### Actividad:
Reproduce letra por letra el fragmento del texto sobre Bolaño que va entre "La Universidad Desconocida" y "eso menos valioso.", ambos incluidos.

### Texto extraído:
——————————
La Universidad Desconocida arranca con un artista que está poniendo todo de su parte para que desaparezca la angustia y concluye más que feliz –y con un guiño a Dante– agradeciendo los dones recibidos a una “Musa / Más hermosa que el sol/y más hermosa/que las estrellas”.

El secreto del mal abre con Roberto Bolaño arribando a México en 1968 y cierra con Arturo Belano, quien “creía que todas las aventuras se habían acabado”, aterrizando en Berlín en el 2005. Bolaño –que murió en el 2003– escribía entonces sobre el futuro de su creación que ahora, en el 2007, leemos ya como parte de un pasado irrecuperable, de un tiempo perdido pero no por eso menos valioso.

“Mi poesía y mi prosa son dos primas hermanas que se llevan bien. Mi poesía es platónica, mi prosa es aristotélica. Ambas abominan de lo dionisíaco, ambas saben que lo dionisíaco ha triunfado”, delimitó Bolaño en otra entrevista. Ahora, en estos dos libros, el samurai romántico que se cree invicto para darse valor vuelve a desenvainar su espada y, póstumo, a presentar combate. Y, aunque Bolaño asegurase que la guerra contra “el monstruo” está perdida de antemano, nada nos impide festejar –una vez más, mientras nos queden vida y viaje– el destino triunfal de estas románticas batallas.
——————————
### Líneas enumeradas:
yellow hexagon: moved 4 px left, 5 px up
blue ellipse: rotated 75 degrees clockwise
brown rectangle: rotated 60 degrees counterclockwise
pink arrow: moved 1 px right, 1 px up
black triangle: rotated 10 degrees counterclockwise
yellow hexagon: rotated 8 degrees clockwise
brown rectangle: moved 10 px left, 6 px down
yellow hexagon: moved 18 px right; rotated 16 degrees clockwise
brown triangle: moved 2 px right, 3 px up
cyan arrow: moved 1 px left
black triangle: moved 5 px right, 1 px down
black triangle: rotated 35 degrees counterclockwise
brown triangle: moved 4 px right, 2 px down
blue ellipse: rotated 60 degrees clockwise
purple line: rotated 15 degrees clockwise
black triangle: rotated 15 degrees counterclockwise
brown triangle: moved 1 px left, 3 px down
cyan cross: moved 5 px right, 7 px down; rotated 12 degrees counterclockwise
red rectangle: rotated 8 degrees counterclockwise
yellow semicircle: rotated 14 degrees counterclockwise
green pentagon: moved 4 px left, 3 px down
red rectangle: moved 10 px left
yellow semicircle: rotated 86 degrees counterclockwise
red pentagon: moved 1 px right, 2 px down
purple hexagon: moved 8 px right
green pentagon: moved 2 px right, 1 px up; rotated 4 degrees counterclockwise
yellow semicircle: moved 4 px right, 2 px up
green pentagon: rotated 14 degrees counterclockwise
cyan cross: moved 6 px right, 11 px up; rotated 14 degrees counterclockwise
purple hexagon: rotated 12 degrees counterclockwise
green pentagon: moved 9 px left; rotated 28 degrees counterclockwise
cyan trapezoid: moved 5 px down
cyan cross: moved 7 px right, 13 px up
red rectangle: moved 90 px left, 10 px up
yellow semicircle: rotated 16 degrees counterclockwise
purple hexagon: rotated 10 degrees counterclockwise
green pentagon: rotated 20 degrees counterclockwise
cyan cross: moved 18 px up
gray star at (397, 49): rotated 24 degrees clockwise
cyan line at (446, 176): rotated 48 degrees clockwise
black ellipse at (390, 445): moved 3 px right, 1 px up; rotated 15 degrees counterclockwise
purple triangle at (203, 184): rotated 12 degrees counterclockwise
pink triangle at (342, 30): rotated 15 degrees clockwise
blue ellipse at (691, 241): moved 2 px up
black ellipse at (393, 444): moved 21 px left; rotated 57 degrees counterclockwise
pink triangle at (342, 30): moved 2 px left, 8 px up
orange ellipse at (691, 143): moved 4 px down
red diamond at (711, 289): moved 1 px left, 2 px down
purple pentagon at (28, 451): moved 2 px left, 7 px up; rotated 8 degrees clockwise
——————————
### Resultado del ejercicio:
La Universidad Desconocida arranca con un artista que está poniendo todo de su parte para que desaparezca la angustia y concluye más que feliz –y con un guiño a Dante– agradeciendo los dones recibidos a una “Musa / Más hermosa que el sol/y más hermosa/que las estrellas”.

El secreto del mal abre con Roberto Bolaño arribando a México en 1968 y cierra con Arturo Belano, quien “creía que todas las aventuras se habían acabado”, aterrizando en Berlín en el 2005. Bolaño –que murió en el 2003– escribía entonces sobre el futuro de su creación que ahora, en el 2007, leemos ya como parte de un pasado irrecuperable, de un tiempo perdido pero no por eso menos valioso.